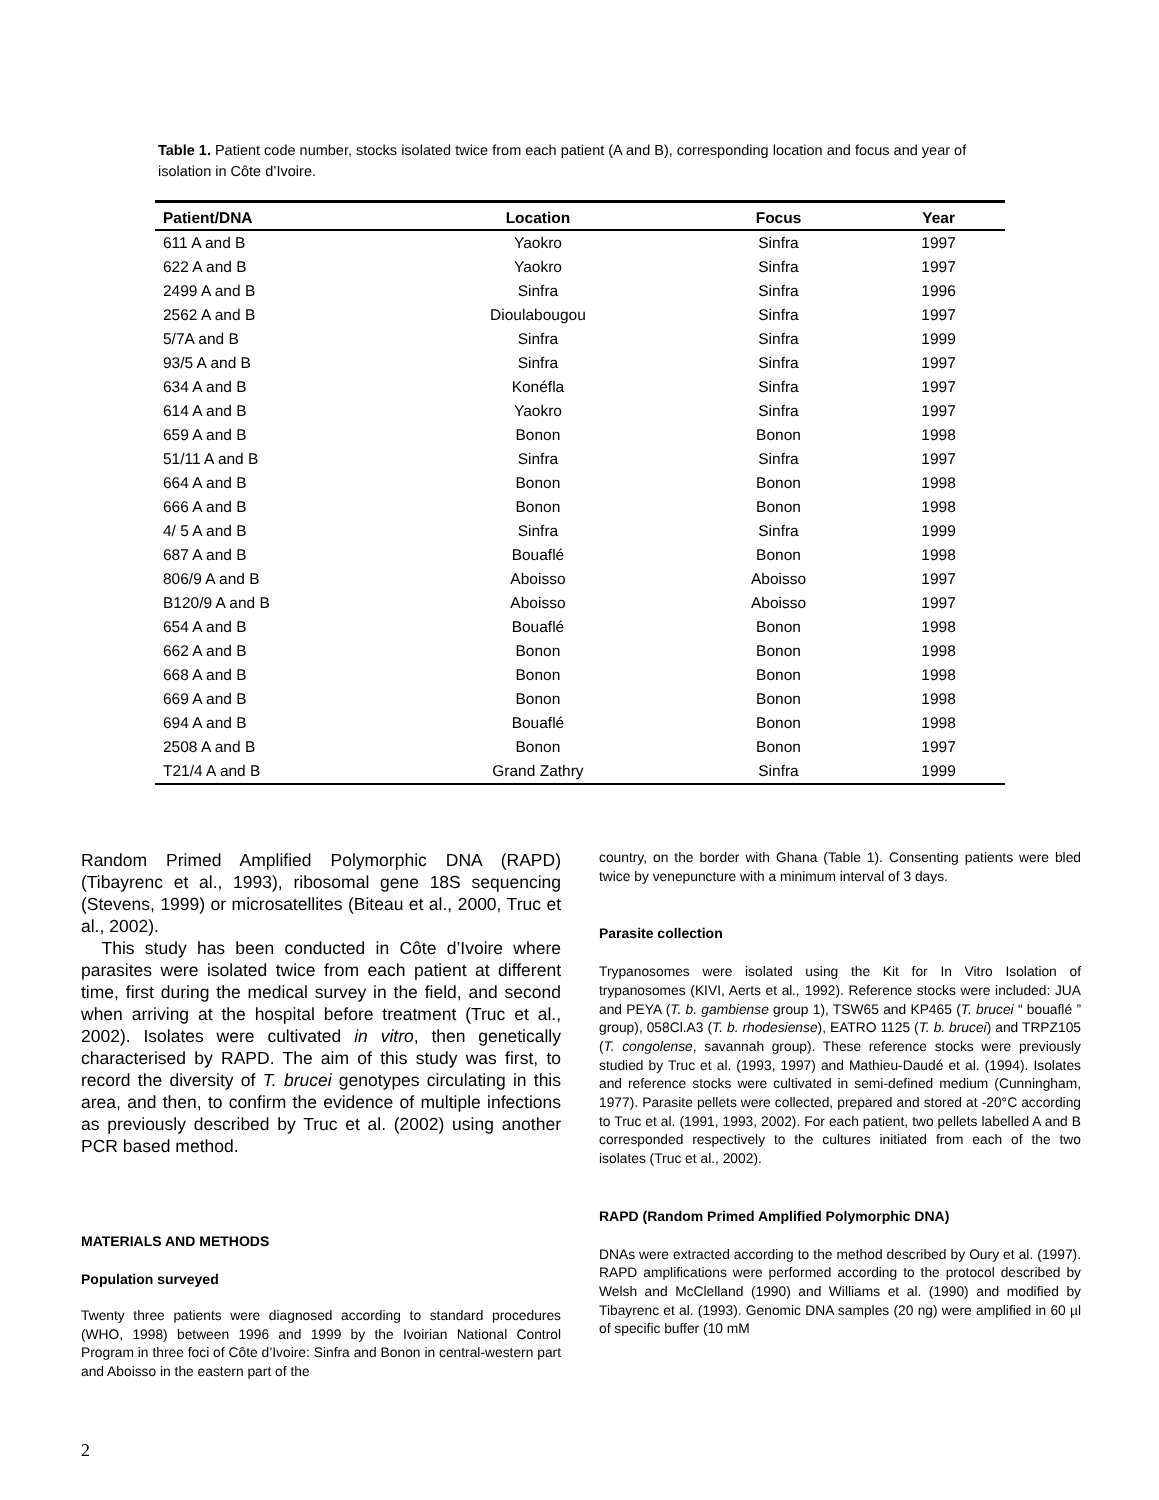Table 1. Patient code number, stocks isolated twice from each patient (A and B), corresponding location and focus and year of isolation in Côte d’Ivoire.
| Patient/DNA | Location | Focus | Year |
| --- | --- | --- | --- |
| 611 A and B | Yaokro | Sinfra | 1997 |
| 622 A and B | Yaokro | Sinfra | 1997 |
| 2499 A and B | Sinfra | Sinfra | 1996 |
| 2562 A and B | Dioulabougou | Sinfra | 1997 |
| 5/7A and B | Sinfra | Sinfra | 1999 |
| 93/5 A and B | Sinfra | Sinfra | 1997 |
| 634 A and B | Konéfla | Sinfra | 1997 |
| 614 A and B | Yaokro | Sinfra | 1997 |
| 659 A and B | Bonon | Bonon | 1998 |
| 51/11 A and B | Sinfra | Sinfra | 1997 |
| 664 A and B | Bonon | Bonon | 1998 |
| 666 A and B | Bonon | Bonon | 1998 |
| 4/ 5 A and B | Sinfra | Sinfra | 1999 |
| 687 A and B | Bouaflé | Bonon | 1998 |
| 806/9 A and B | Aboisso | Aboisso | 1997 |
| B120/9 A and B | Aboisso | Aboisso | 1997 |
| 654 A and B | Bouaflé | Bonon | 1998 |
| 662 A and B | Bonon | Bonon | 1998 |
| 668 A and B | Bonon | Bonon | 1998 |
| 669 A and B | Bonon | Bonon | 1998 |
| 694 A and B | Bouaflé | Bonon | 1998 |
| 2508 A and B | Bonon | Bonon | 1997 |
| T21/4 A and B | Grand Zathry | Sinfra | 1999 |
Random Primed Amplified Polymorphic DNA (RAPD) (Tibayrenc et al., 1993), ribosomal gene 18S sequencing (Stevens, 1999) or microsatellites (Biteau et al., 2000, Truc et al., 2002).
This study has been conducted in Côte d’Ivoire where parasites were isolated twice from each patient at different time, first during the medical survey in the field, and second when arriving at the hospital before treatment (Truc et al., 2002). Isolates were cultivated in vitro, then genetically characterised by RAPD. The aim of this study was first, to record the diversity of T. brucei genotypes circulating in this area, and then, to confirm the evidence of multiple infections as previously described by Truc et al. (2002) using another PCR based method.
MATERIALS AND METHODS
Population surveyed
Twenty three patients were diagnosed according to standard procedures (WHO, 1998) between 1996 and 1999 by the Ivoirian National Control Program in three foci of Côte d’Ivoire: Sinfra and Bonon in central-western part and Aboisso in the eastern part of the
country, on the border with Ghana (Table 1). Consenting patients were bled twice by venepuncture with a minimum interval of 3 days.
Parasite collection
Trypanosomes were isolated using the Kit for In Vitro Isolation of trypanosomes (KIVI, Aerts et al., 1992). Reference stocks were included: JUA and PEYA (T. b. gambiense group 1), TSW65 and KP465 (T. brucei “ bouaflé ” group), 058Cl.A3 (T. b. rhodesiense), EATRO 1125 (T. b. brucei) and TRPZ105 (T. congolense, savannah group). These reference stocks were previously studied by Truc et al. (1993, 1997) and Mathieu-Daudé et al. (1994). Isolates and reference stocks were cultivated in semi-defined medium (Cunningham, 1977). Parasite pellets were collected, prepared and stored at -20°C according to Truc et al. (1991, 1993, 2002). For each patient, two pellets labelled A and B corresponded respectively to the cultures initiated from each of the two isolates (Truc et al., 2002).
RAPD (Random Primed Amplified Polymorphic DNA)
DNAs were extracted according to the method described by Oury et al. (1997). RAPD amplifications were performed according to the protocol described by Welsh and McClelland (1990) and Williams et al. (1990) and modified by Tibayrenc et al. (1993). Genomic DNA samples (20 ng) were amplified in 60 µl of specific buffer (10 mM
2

┄┄┄┄┄┄

WORK TO COMPLETE> Reproducing the whole listing above is not the task. Copy exactly only the lines from the one with "662 A and B" to the one with "Zathry | Sinfra | 1999 |", both kept.

FINISHED EXERCISE>
| 662 A and B | Bonon | Bonon | 1998 |
| 668 A and B | Bonon | Bonon | 1998 |
| 669 A and B | Bonon | Bonon | 1998 |
| 694 A and B | Bouaflé | Bonon | 1998 |
| 2508 A and B | Bonon | Bonon | 1997 |
| T21/4 A and B | Grand Zathry | Sinfra | 1999 |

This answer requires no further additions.